-- DATA FOR THE TASK follows --
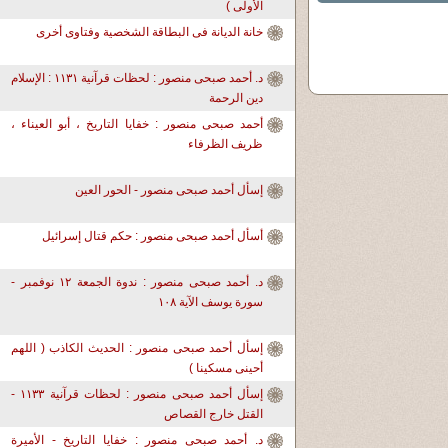
الأولى )
خانة الديانة فى البطاقة الشخصية وفتاوى أخرى
د. أحمد صبحى منصور : لحظات قرآنية ١١٣١ : الإسلام
دين الرحمة
أحمد صبحى منصور : خفايا التاريخ ، أبو العيناء ،
ظريف الظرفاء
إسأل أحمد صبحى منصور - الحور العين
أسأل أحمد صبحى منصور : حكم قتال إسرائيل
د. أحمد صبحى منصور : ندوة الجمعة ١٢ نوفمبر -
سورة يوسف الآية ١٠٨
إسأل أحمد صبحى منصور : الحديث الكاذب ( اللهم
أحينى مسكينا )
إسأل أحمد صبحى منصور : لحظات قرآنية ١١٣٣ -
القتل خارج القصاص
د. أحمد صبحى منصور : خفايا التاريخ - الأميرة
-- DATA FOR THE TASK concluded --
[EXERCISE AIM]: Transcribe every line of text in the material above word for word, and leave the pictures out of your answer.

[EXPECTED ANSWER]:
الأولى )
خانة الديانة فى البطاقة الشخصية وفتاوى أخرى
د. أحمد صبحى منصور : لحظات قرآنية ١١٣١ : الإسلام
دين الرحمة
أحمد صبحى منصور : خفايا التاريخ ، أبو العيناء ،
ظريف الظرفاء
إسأل أحمد صبحى منصور - الحور العين
أسأل أحمد صبحى منصور : حكم قتال إسرائيل
د. أحمد صبحى منصور : ندوة الجمعة ١٢ نوفمبر -
سورة يوسف الآية ١٠٨
إسأل أحمد صبحى منصور : الحديث الكاذب ( اللهم
أحينى مسكينا )
إسأل أحمد صبحى منصور : لحظات قرآنية ١١٣٣ -
القتل خارج القصاص
د. أحمد صبحى منصور : خفايا التاريخ - الأميرة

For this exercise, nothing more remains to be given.